--- Text under study ---

☆ ☆ ☆ ☆ ☆ ☆ ☆

A walking tour of Parikia in Paros
The fact that Paros is one of the most cosmopolitan islands in the Cyclades (which is saying something!) hasn’t stopped it from retaining its traditional character. It has fans all over the world… some who come to have fun with friends and others who simply long to lay back and enjoy the peace and quiet. But whichever category of traveller you fall into, your first impression (if you arrive by boat) will be the same as you set eyes on Parikia, the settlement that doubles as Paros’ main town (or Hora) and port.
All the magic of the Cyclades is concentrated here. So whatever plans you’ve got lined up for your holidays in Paros, make sure to set aside some time to explore Parikia’s cobblestone streets. You’ll find colourful doors and window frames, tasteful shops, bars and restaurants, and discover sunset spots and historic sights you might otherwise have missed.
We’re here to help you get the most out of your time in Parikia, with suggestions and tips – such as coinciding your visit with the Paros Festival (usually in July), when Parikia becomes the epicentre of the island’s cultural celebrations. So whenever you visit, you can put a walking tour of Parikia on your bucket list of things to do in Paros.
Highlights of Parikia in Paros
A walk along the waterfront
Your date with Parikia begins at the windmill which welcomes visitors arriving at the port. The route we propose follows the waterfront, passing plenty of cafes, restaurants and shops, as well as bars and other nighttime venues you might well be returning to. Make sure to stop at the Church of Zoodochos Pigi on the way, a picturesque little church in a cobblestone square. As Paros is in the Cyclades, it won’t surprise you that you keep walking until you reach a second windmill at the end of the gulf, where you'll find a small harbour with wooden finishing boats bobbing in the sea. There's a small beach and a wonderful view of both the sugar cube houses of Parikia and the port. Sunsets here are magical.
Your journey continues as you meander through the narrow cobblestone streets of Parikia, with their brightly coloured bougainvillea and welcoming shops. Enjoy the alleyways at your leisure, but be sure to leave time for the main shopping street of Parikia. Officially, it’s called Navarchou Vasiliou Gavrani (continuing onto Lohagou Kourtinou Street) but you can call it Main Street, as many others do. It ends at Manto Mavrogenous Square (named after a Greek War of Independence heroine) and is filled with stores, ceramics workshops and little bars and cafes with wooden tables, as well as tavernas and restaurants hidden in nooks and crannies. You can pop into the Church of the Holy Trinity and the Church of Pamegiston Taxiarchon, which has beautiful frescoes.

☆ ☆ ☆ ☆ ☆ ☆ ☆

--- Input data ---
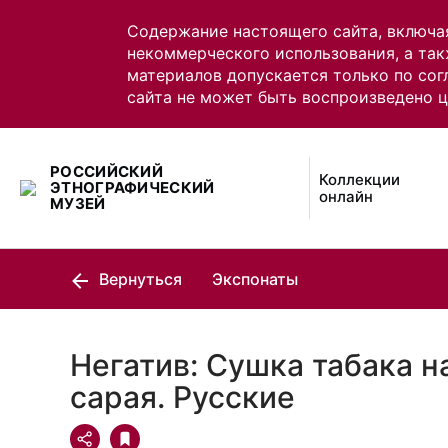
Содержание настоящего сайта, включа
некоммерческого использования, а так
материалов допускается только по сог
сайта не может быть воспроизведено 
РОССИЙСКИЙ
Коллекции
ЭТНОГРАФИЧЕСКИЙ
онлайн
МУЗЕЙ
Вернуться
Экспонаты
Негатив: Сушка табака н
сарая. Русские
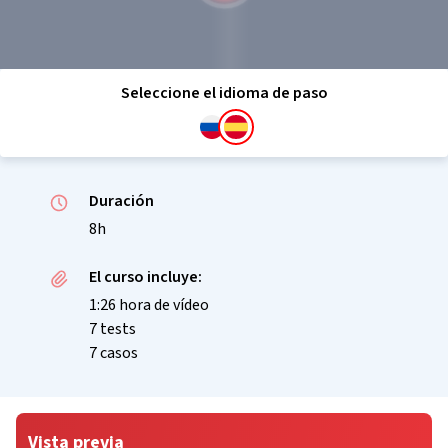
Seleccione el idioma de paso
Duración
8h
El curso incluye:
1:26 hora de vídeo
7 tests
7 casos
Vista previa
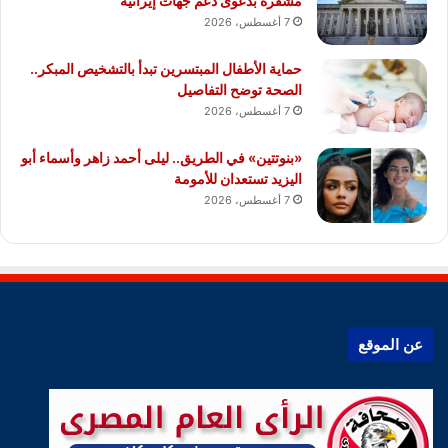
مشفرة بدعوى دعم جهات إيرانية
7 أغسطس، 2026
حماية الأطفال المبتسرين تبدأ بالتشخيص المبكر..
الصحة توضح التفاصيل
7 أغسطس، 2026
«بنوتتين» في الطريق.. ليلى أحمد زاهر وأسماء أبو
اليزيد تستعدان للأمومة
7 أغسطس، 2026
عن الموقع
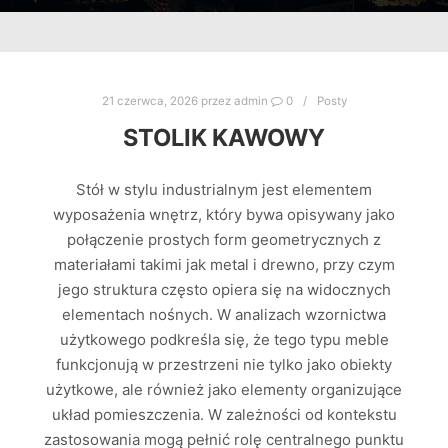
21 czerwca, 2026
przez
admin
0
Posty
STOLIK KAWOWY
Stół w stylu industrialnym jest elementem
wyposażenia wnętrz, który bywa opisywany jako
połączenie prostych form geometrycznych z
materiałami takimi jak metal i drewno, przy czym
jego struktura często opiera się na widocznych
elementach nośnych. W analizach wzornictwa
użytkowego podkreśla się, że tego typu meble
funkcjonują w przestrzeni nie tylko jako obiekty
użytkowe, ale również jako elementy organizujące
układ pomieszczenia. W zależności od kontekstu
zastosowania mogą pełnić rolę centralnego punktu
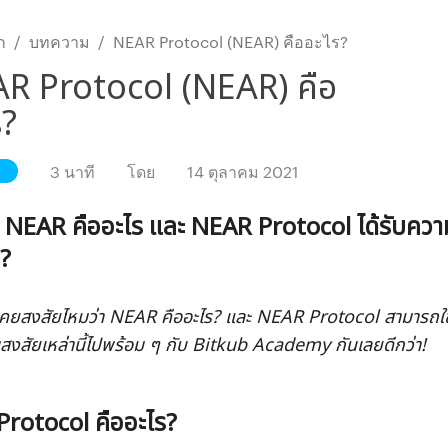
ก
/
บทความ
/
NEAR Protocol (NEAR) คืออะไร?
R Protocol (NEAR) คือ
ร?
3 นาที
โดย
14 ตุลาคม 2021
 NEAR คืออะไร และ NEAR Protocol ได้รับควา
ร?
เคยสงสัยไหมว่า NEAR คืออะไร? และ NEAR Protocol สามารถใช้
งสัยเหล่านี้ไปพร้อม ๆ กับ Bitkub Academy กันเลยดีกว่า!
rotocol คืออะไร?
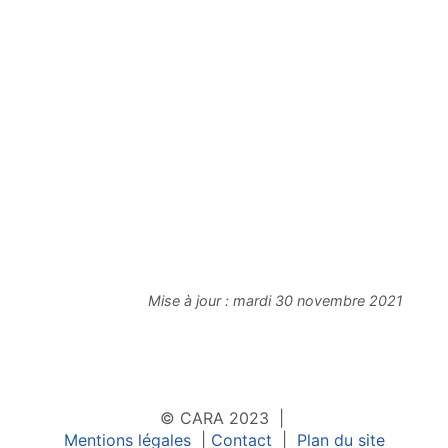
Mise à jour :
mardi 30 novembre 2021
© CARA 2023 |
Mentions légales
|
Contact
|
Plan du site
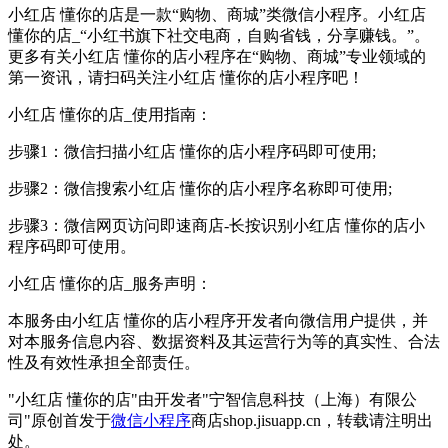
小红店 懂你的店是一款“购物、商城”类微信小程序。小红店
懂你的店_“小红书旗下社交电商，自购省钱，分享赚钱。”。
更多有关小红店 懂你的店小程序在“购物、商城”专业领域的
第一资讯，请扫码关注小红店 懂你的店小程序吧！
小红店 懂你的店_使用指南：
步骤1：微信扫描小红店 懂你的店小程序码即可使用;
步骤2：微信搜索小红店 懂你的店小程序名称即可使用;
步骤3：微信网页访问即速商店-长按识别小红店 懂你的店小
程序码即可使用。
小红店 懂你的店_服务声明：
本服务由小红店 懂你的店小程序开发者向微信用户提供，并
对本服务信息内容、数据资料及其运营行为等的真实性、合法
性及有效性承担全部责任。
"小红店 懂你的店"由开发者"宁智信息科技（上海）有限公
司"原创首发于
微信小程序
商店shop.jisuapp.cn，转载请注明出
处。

☆ ☆ ☆ ☆ ☆ ☆ ☆

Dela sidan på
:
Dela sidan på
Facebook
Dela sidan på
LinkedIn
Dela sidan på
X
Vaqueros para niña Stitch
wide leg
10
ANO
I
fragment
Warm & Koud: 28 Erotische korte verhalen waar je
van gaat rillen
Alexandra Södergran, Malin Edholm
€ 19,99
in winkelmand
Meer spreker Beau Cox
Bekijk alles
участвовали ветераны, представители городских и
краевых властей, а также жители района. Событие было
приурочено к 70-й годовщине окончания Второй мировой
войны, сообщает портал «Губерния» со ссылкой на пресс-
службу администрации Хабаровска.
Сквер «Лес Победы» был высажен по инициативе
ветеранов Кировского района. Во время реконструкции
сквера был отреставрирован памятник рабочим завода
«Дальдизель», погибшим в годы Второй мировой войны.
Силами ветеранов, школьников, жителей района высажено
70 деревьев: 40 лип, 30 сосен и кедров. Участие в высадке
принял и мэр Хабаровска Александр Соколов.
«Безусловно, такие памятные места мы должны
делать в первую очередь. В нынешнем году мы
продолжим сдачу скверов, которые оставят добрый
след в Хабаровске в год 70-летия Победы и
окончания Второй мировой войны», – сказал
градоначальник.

☆ ☆ ☆ ☆ ☆ ☆ ☆

--- Questions on the material ---
1. From the Parikia walking-tour text, transcribe the passage from "Your journey continues" up to and including "has beautiful frescoes.".
2. Answer these questions using the Parikia walking-tour text:
(a) In which month is the Paros Festival usually held?
(b) What is the official name of the street many people call Main Street?
(c) After whom is Manto Mavrogenous Square named?

--- Expected responses ---
1.
Your journey continues as you meander through the narrow cobblestone streets of Parikia, with their brightly coloured bougainvillea and welcoming shops. Enjoy the alleyways at your leisure, but be sure to leave time for the main shopping street of Parikia. Officially, it’s called Navarchou Vasiliou Gavrani (continuing onto Lohagou Kourtinou Street) but you can call it Main Street, as many others do. It ends at Manto Mavrogenous Square (named after a Greek War of Independence heroine) and is filled with stores, ceramics workshops and little bars and cafes with wooden tables, as well as tavernas and restaurants hidden in nooks and crannies. You can pop into the Church of the Holy Trinity and the Church of Pamegiston Taxiarchon, which has beautiful frescoes.

2.
(a) July.
(b) Navarchou Vasiliou Gavrani, which continues onto Lohagou Kourtinou Street.
(c) A Greek War of Independence heroine.